The word "Courtyard" may appear in some lines of the data; copy every such line.
━━━
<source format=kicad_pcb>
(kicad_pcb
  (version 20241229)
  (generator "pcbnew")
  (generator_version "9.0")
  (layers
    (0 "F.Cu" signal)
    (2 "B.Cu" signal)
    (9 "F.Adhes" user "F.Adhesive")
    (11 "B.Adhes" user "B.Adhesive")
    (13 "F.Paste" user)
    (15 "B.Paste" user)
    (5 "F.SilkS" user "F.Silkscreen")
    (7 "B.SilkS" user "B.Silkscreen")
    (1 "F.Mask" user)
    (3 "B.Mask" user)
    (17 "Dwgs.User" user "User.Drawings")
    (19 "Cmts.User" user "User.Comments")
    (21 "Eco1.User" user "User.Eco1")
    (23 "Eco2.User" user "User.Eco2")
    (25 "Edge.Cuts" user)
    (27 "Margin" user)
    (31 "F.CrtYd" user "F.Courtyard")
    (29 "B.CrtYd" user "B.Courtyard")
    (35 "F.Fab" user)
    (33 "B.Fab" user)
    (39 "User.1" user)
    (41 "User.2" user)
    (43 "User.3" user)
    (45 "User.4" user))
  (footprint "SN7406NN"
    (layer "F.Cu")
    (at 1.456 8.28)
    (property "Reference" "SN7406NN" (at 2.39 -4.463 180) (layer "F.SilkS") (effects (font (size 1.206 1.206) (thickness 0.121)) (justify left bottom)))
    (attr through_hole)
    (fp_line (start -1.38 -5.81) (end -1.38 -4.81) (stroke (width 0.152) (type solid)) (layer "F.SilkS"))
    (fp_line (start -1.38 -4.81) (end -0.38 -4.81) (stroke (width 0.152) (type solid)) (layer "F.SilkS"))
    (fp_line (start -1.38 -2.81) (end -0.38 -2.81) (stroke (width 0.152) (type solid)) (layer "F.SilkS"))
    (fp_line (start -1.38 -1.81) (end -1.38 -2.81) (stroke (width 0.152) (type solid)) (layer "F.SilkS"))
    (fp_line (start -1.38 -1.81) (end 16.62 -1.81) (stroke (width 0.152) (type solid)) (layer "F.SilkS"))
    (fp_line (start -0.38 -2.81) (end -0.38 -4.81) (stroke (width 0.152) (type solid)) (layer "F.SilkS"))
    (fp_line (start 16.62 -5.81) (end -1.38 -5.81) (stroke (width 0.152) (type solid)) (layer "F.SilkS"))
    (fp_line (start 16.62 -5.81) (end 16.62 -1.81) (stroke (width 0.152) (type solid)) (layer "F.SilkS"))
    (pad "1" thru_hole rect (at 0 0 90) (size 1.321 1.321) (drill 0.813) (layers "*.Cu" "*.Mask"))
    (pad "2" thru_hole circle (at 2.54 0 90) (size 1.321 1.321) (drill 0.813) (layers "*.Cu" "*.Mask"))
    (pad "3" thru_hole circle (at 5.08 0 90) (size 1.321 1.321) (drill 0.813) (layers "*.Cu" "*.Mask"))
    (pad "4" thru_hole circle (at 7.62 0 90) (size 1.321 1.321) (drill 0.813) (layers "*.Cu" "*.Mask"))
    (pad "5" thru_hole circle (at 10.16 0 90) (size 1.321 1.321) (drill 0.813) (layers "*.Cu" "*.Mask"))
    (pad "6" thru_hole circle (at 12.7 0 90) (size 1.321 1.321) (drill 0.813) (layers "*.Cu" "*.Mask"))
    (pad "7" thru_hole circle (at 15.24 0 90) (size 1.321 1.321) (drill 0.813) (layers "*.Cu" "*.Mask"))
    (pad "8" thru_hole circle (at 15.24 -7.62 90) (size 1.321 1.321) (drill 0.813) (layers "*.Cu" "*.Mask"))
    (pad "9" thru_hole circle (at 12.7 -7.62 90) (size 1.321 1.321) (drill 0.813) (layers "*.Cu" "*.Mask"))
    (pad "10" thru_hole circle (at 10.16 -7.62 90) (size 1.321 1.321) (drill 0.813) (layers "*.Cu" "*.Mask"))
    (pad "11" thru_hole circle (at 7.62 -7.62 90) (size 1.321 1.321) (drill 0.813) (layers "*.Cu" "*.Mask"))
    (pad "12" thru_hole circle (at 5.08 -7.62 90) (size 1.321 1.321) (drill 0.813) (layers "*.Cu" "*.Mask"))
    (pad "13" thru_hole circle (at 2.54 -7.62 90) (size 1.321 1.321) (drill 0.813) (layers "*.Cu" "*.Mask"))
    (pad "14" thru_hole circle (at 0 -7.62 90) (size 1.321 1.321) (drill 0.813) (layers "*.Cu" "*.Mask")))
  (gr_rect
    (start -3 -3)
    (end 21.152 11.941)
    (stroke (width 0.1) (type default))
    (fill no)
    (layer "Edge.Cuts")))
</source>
━━━
RESULT OF THIS EXERCISE →
    (31 "F.CrtYd" user "F.Courtyard")
    (29 "B.CrtYd" user "B.Courtyard")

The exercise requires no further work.